Afghanistan seeks $50 billion in aid

from the Associated Press via Google

By FISNIK ABRASHI

KABUL, Afghanistan — Afghanistan will ask international donors next month for $50 billion to fund a five-year development plan, a presidential aide said, despite growing criticism that aid money is being wasted.

About $14 billion is to go toward improving deteriorating security, but the key target is reviving the decrepit agricultural sector, Ishaq Nadiri, senior economic adviser to President Hamid Karzai, told reporters late Tuesday.

The plan will be presented to international donors June 12 in Paris.

"We expect a strong political commitment to Afghanistan," Nadiri said.

Afghanistan is struggling to recover from a quarter century of war. More than six years after the ouster of the hard-line Taliban regime, the country is mired in poverty and insurgent attacks are increasing. It also produces about 93 percent of the world's opium, the raw material of heroin.
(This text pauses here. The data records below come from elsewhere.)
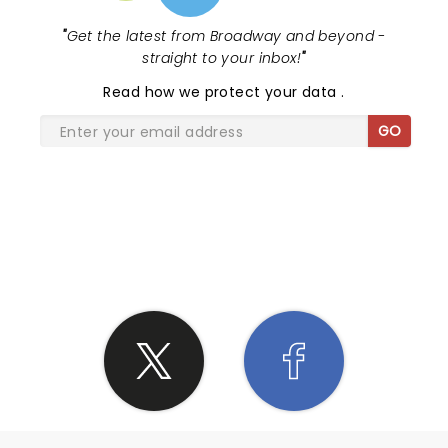
"
Get the latest from Broadway and beyond -
straight to your inbox!
"
Read
how we protect your data
.
GO
SHARE THE LOVE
The slow pace of development is hobbling public support for Karzai's Western-backed government as Afghans grapple with food shortages and the sharply rising cost of living. Official corruption is endemic.

"We are building a state, and that is a costly exercise," Nadiri said. "The country had lost its human, physical and social capital ... the collapse of Afghanistan was total."

An estimated 34 percent to 42 percent of Afghans still live below the poverty line. Despite significant improvements in health care, Afghanistan has the world's second-highest maternal mortality rate.

It is also highly dependent on aid. The United Nations, NATO and other international institutions are trying to better coordinate military and civilian reconstruction, widely regarded as fragmented and ineffectual. There is growing concern over how the aid money is spent.

Since 2001, the international community has pledged $25 billion in help but has delivered only $15 billion, according to a report by the Agency Coordinating Body for Afghan Relief, an alliance of 94 international aid agencies.

Some 40 percent of it — or $6 billion — goes back to donor countries in corporate profits and consultant salaries, the report found.

The new five-year development plan is part of the Afghanistan National Development Strategy, a 5,000-page document drafted after a two-year consultative process across Afghanistan and abroad. It will be presented in Paris.

Nadiri acknowledged the government lacks the capacity to administer its aid money alone, but insisted it remains more effective than the myriad of international organizations.